Re: SGF 4 encoding issue
- Hello there,
> The SGF 4 specification says that the CA property defines the charsetI see what you mean.
> used to encode property values of types "text" and "simpletext" and that
> property values themselves are to be delimited by the '[' and ']'
> characters. The problem I'm having is deciding when a textual property
> value is done -- that is, how does one recognize the terminating ']'
> character while reading a sequence of characters encoded in a non-ASCII
> encoding (or ASCII preserving encoding, such as ISO-8859-1)? Does one
> assume that the terminating ']' is expressed in the encoding specified
> in the CA property, or is the terminating ']' always in ASCII? If the
> terminating ']' is in ASCII, how can you tell it's the terminating ']'
> when the text encoding permits a 0x5D byte (']' in ASCII) as the initial
> octet of an encoded character?
Have you actually encountered that problem?
I thought that the most common encodings (ISO-8859-X, UTF-8 and UTF-16)
don't have a problem with this.

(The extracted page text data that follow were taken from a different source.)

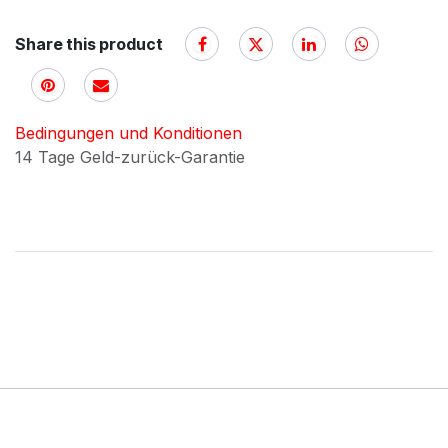
Share this product
Bedingungen und Konditionen
14 Tage Geld-zurück-Garantie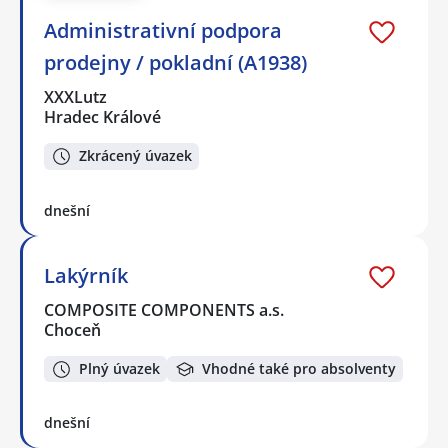
Administrativní podpora
prodejny / pokladní (A1938)
XXXLutz
Hradec Králové
Zkrácený úvazek
dnešní
Lakýrník
COMPOSITE COMPONENTS a.s.
Choceň
Plný úvazek
Vhodné také pro absolventy
dnešní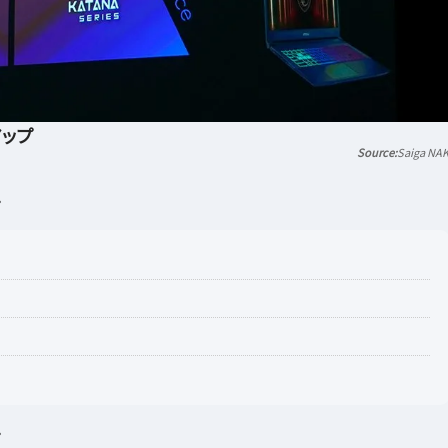
アップ
Saiga NA
・
・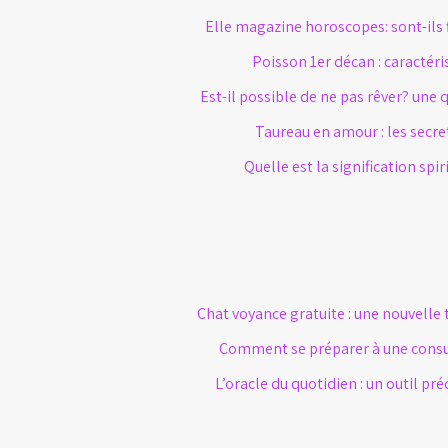
Elle magazine horoscopes: sont-ils 
Poisson 1er décan : caractéri
Est-il possible de ne pas rêver? une 
Taureau en amour : les secre
Quelle est la signification spir
Chat voyance gratuite : une nouvelle
Comment se préparer à une consul
L’oracle du quotidien : un outil pré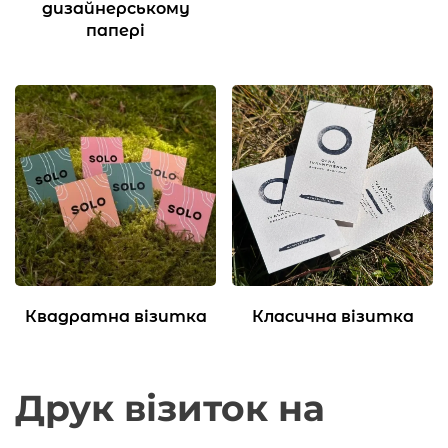
дизайнерському
папері
Квадратна візитка
Класична візитка
Друк візиток на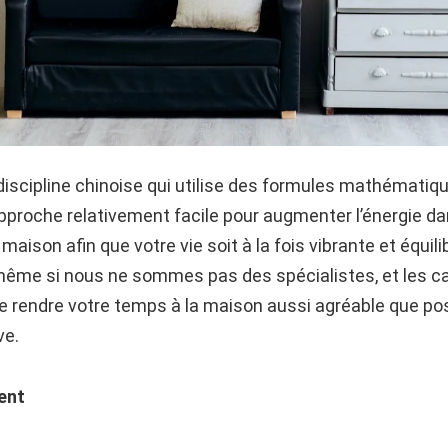
iscipline chinoise qui utilise des formules mathématique
ne approche relativement facile pour augmenter l’énergie d
 maison afin que votre vie soit à la fois vibrante et équili
me si nous ne sommes pas des spécialistes, et les ca
de rendre votre temps à la maison aussi agréable que p
ve.
ent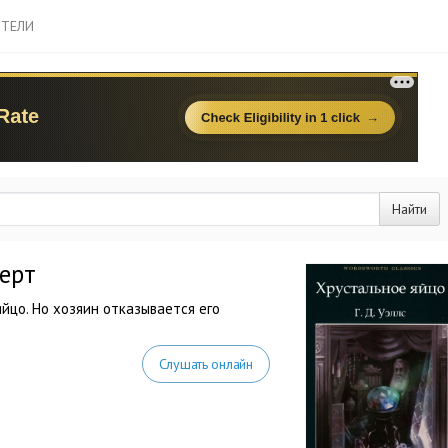
ТЕЛИ
Найти
берт
йцо. Но хозяин отказывается его
Слушать онлайн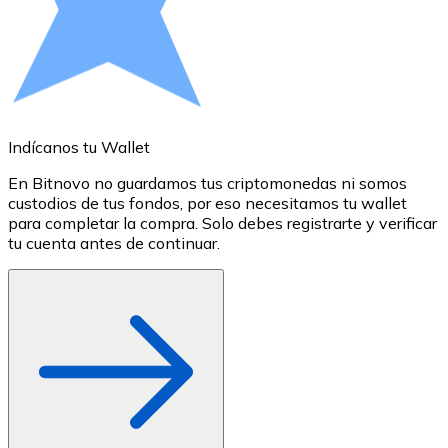
Comprar con Transferencia
Tarjeta de crédito / débito
Utiliza tarjetas Visa y Mastercard para comprar criptom
Comprar con tarjeta
Indícanos tu Wallet
A
Tienda - Tarjetas regalo
En Bitnovo no guardamos tus criptomonedas ni somos
S
Nuevo
custodios de tus fondos, por eso necesitamos tu wallet
a
para completar la compra. Solo debes registrarte y verificar
c
Compra tarjetas regalo de tus marcas favoritas con cr
tu cuenta antes de continuar.
o
Ir a la tienda de tarjetas regalo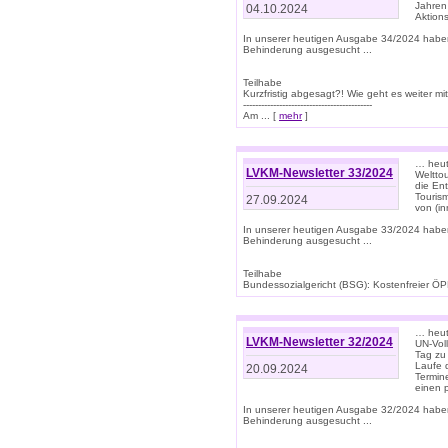
Jahren
04.10.2024
Aktions
In unserer heutigen Ausgabe 34/2024 habe
Behinderung ausgesucht ...
Teilhabe
Kurzfristig abgesagt?! Wie geht es weiter 
-------------------------------------------
Am ... [
mehr
]
… heute
LVKM-Newsletter 33/2024
Welttou
die En
Tourism
27.09.2024
von (i
In unserer heutigen Ausgabe 33/2024 habe
Behinderung ausgesucht ...
Teilhabe
Bundessozialgericht (BSG): Kostenfreier ÖPN
… heute
LVKM-Newsletter 32/2024
UN-Vol
Tag zu
Laufe 
20.09.2024
Termine
einen 
In unserer heutigen Ausgabe 32/2024 habe
Behinderung ausgesucht ...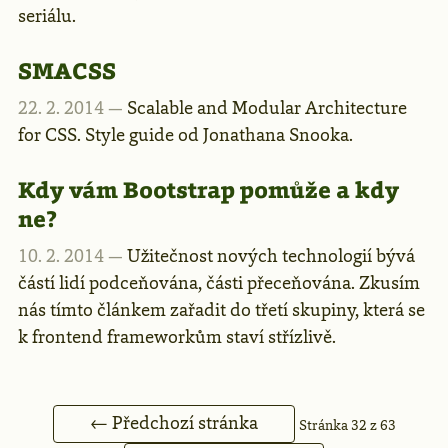
seriálu.
SMACSS
22. 2. 2014 —
Scalable and Modular Architecture
for CSS. Style guide od Jonathana Snooka.
Kdy vám Bootstrap pomůže a kdy
ne?
10. 2. 2014 —
Užitečnost nových technologií bývá
částí lidí podceňována, části přeceňována. Zkusím
nás tímto článkem zařadit do třetí skupiny, která se
k frontend frameworkům staví střízlivě.
← Předchozí stránka
Stránka 32 z 63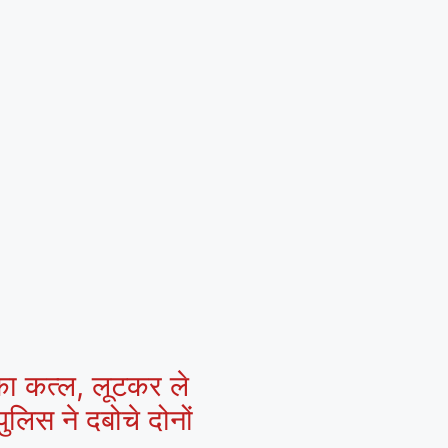
 का कत्ल, लूटकर ले
ुलिस ने दबोचे दोनों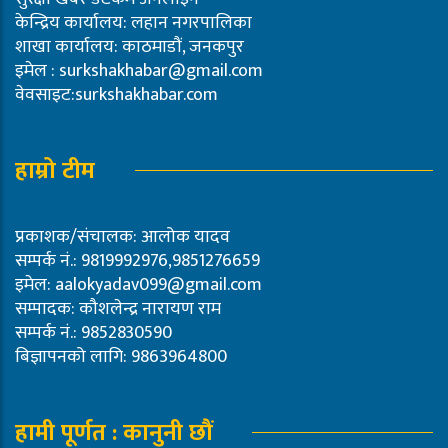
केन्द्रिय कार्यालय: लहान नगरपालिका
शाखा कार्यालय: काठमाडौं, जनकपुर
इमेल :
surkshakhabar@gmail.com
वेवसाइट:surkshakhabar.com
हाम्रो टीम
प्रकाशक/संचालक: आलोक यादव
सम्पर्क नं.: 9819992976,9851276659
इमेल:
aalokyadav099@gmail.com
सम्पादक: कौशलेन्द्र नारायण राम
सम्पर्क नं.: 9852830590
बिज्ञापनको लागि: 9863964800
हामी पूर्णत : कानुनी छौं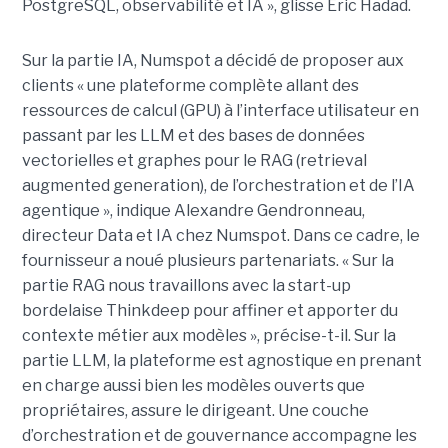
PostgreSQL, observabilité et IA », glisse Eric Hadad.
Sur la partie IA, Numspot a décidé de proposer aux
clients « une plateforme complète allant des
ressources de calcul (GPU) à l’interface utilisateur en
passant par les LLM et des bases de données
vectorielles et graphes pour le RAG (retrieval
augmented generation), de l’orchestration et de l’IA
agentique », indique Alexandre Gendronneau,
directeur Data et IA chez Numspot. Dans ce cadre, le
fournisseur a noué plusieurs partenariats. « Sur la
partie RAG nous travaillons avec la start-up
bordelaise Thinkdeep pour affiner et apporter du
contexte métier aux modèles », précise-t-il. Sur la
partie LLM, la plateforme est agnostique en prenant
en charge aussi bien les modèles ouverts que
propriétaires, assure le dirigeant. Une couche
d’orchestration et de gouvernance accompagne les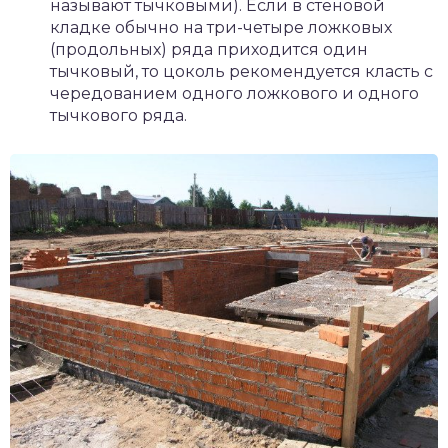
называют тычковыми). Если в стеновой
кладке обычно на три-четыре ложковых
(продольных) ряда приходится один
тычковый, то цоколь рекомендуется класть с
чередованием одного ложкового и одного
тычкового ряда.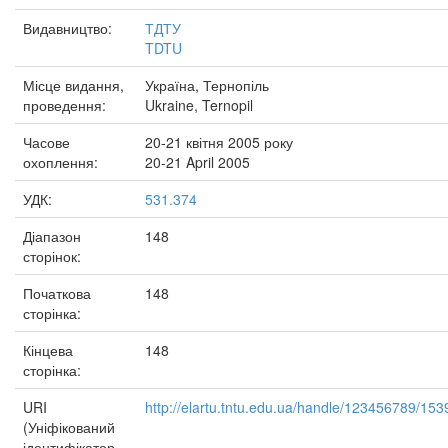
Видавництво:
ТДТУ
TDTU
Місце видання,
Україна, Тернопіль
проведення:
Ukraine, Ternopil
Часове
20-21 квітня 2005 року
охоплення:
20-21 April 2005
УДК:
531.374
Діапазон
148
сторінок:
Початкова
148
сторінка:
Кінцева
148
сторінка:
URI
http://elartu.tntu.edu.ua/handle/123456789/153
(Уніфікований
ідентифікатор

If you have a counter-example I am eager
to learn about it (for ISO & UTF-8 I'm sure there is no such example,
but for UTF-16 I'm not 100% sure).
The trick is, that you read the property values according to the
encoding: e.g. let's say the text is "C[Bö]" (I hope you see the
Umlaut-o) and lets say the encoding XY makes this to:
"C [ 0x21 0xc7 0x5d ]". When you parse the value according to the XY
encoding and read it character by character (not byte by byte!) then the
first character will be "0x21"='B' and the second will be
"0xc7 0x5d"='ö'. When you then read the ']' you know you are finished.
Hm, just thinking: this way may not work when in UTF-16, because it will
not read the ']' but this and the next byte and make some funny
character out of it.
Well actually then, the spec should be updated and state that beginning
with the first property *after* the CA property the encoding is valid
for all of the SGF file not just for its values.
I guess there can be exceptions for UTF-8 and UTF-16, when they use
their magic numbers at the beginning of the file.
@list: does anyone else have an idea how to solve this issue?